Please set down only the lines from the one containing "See all properties" through the end of the entries below, exactly, minus any pictures.

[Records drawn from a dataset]
* * *
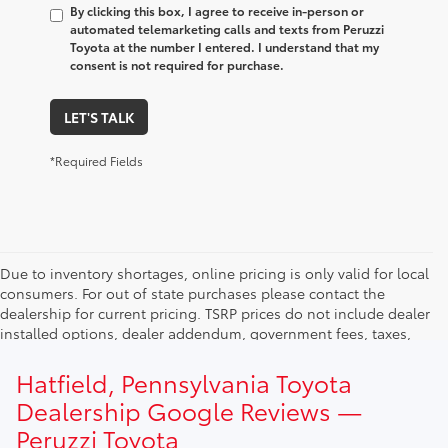
By clicking this box, I agree to receive in-person or
automated telemarketing calls and texts from Peruzzi
Toyota at the number I entered. I understand that my
consent is not required for purchase.
LET'S TALK
*Required Fields
Due to inventory shortages, online pricing is only valid for local
consumers. For out of state purchases please contact the
dealership for current pricing. TSRP prices do not include dealer
installed options, dealer addendum, government fees, taxes,
finance charges and $490.00 dealer documentation fee. Due to
current inventory shortages adjusted price are only valid for in-
Hatfield, Pennsylvania Toyota
state purchases. Out of state consumer please contact
Dealership Google Reviews —
dealership for current pricing offers.
Peruzzi Toyota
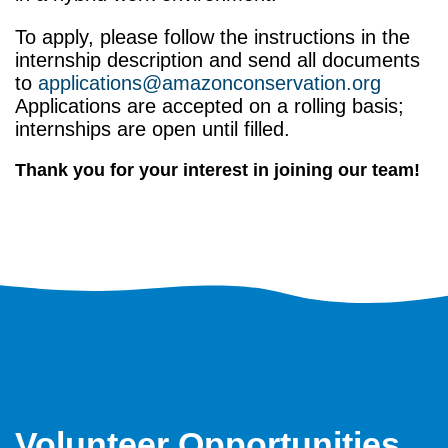
To apply, please follow the instructions in the
internship description and send all documents
to
applications@amazonconservation.org
Applications are accepted on a rolling basis;
internships are open until filled.
Thank you for your interest in joining our team!
Volunteer Opportunities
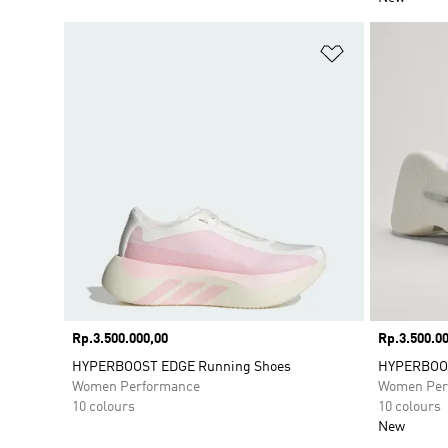
Add to Wishlis
Price
Rp.3.500.000,00
Price
Rp.3.500.00
HYPERBOOST EDGE Running Shoes
HYPERBOOS
Women Performance
Women Per
10 colours
10 colours
New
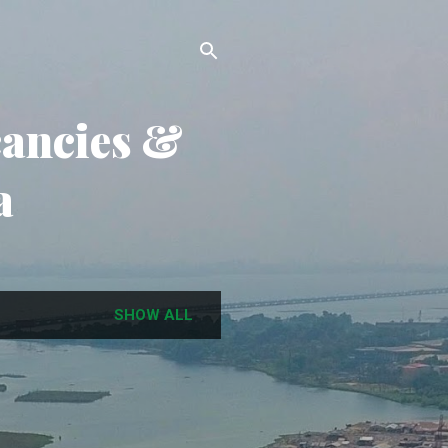
cancies &
a
SHOW ALL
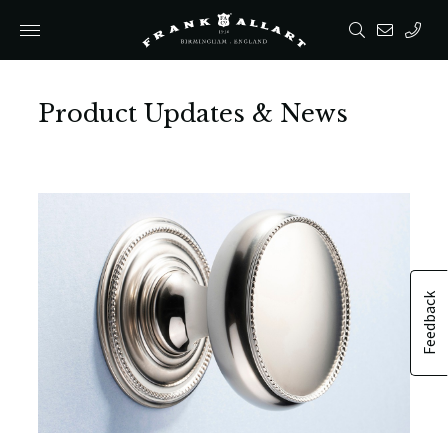
Product Updates & News
Feedback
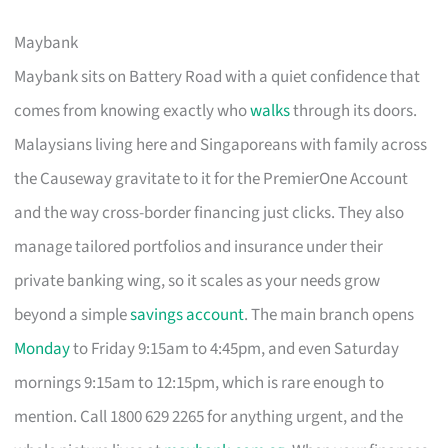
Maybank
Maybank sits on Battery Road with a quiet confidence that
comes from knowing exactly who
walks
through its doors.
Malaysians living here and Singaporeans with family across
the Causeway gravitate to it for the PremierOne Account
and the way cross-border financing just clicks. They also
manage tailored portfolios and insurance under their
private banking wing, so it scales as your needs grow
beyond a simple
savings account
. The main branch opens
Monday
to Friday 9:15am to 4:45pm, and even Saturday
mornings 9:15am to 12:15pm, which is rare enough to
mention. Call 1800 629 2265 for anything urgent, and the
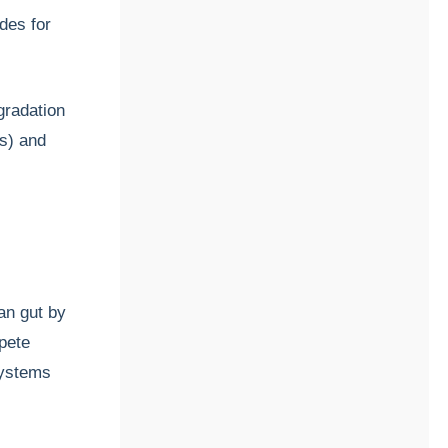
des for
gradation
As) and
an gut by
mpete
systems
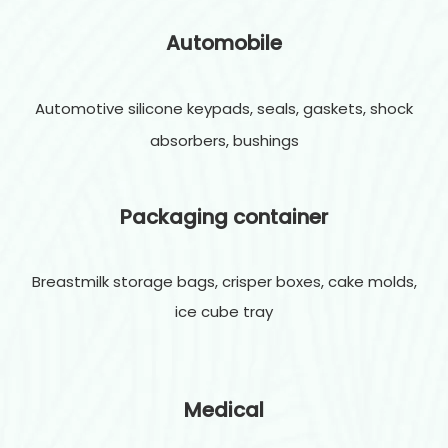
Automobile
Automotive silicone keypads, seals, gaskets, shock
absorbers, bushings
Packaging container
Breastmilk storage bags, crisper boxes, cake molds,
ice cube tray
Medical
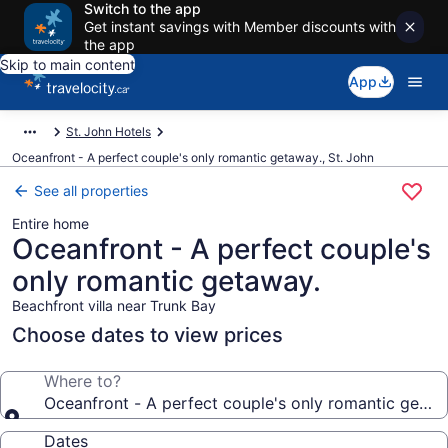
Switch to the app
Get instant savings with Member discounts with
the app
Skip to main content
App
St. John Hotels
Oceanfront - A perfect couple's only romantic getaway., St. John
See all properties
Entire home
Oceanfront - A perfect couple's
only romantic getaway.
Beachfront villa near Trunk Bay
Choose dates to view prices
Where to?
Oceanfront - A perfect couple's only romantic getaw
Dates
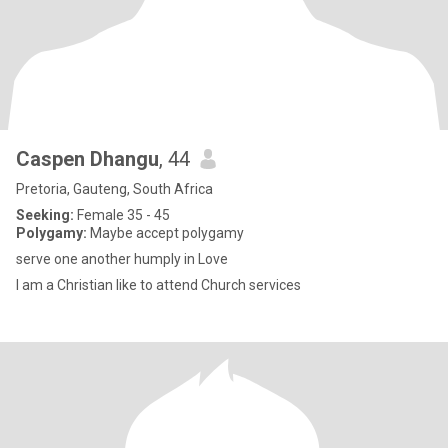
Caspen Dhangu
, 44
Pretoria, Gauteng, South Africa
Seeking:
Female 35 - 45
Polygamy:
Maybe accept polygamy
serve one another humply in Love
l am a Christian like to attend Church services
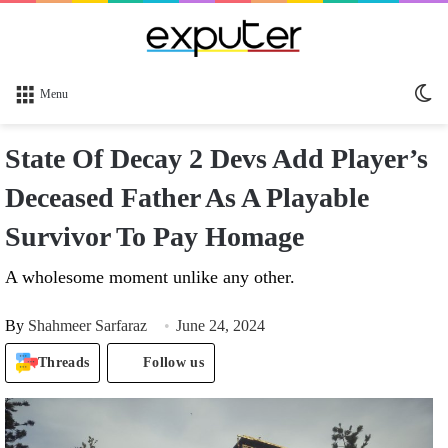
Sw
Menu
sk
State Of Decay 2 Devs Add Player’s
Deceased Father As A Playable
Survivor To Pay Homage
A wholesome moment unlike any other.
By
Shahmeer Sarfaraz
June 24, 2024
Threads
Follow us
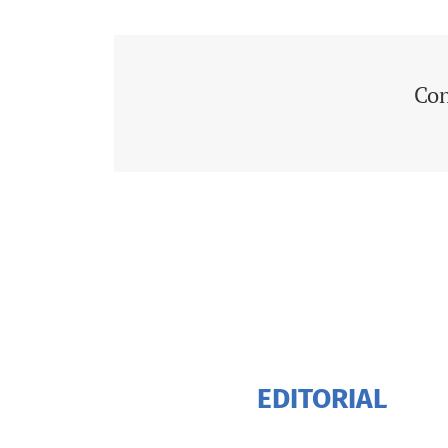
Con
EDITORIAL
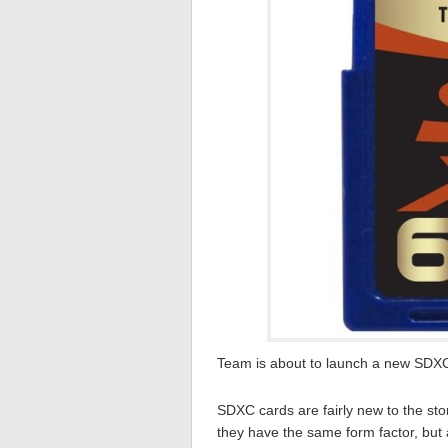
Team is about to launch a new SDXC
SDXC cards are fairly new to the sto
they have the same form factor, but 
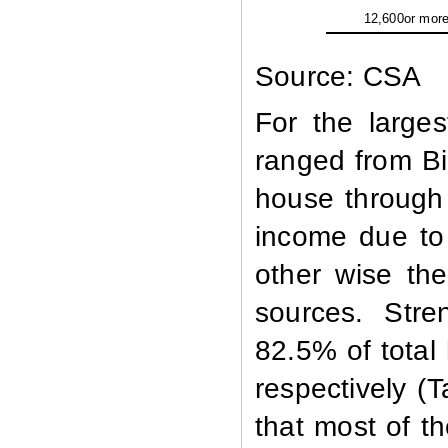
12,600or mor
Source: CSA
For the large
ranged from Bir
house through 
income due to
other wise the
sources. Str
82.5% of total
respectively (
that most of t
* * *
(ANSWER SECTION)
See all properties
Entire home
Oceanfront - A perfect couple's
only romantic getaway.
Beachfront villa near Trunk Bay
Choose dates to view prices
Where to?
Oceanfront - A perfect couple's only romantic getaw
Dates
Caspen Dhangu
, 44
Pretoria, Gauteng, South Africa
Seeking:
Female 35 - 45
Polygamy:
Maybe accept polygamy
serve one another humply in Love
l am a Christian like to attend Church services
Sw
Menu
sk
State Of Decay 2 Devs Add Player’s
Deceased Father As A Playable
Survivor To Pay Homage
A wholesome moment unlike any other.
By
Shahmeer Sarfaraz
June 24, 2024
Threads
Follow us
Con
EDITORIAL
Team is about to launch a new SDXC
SDXC cards are fairly new to the sto
they have the same form factor, but 
12,600or mor
Source: CSA
For the large
ranged from Bir
house through 
income due to
other wise the
sources. Str
82.5% of total
respectively (
that most of t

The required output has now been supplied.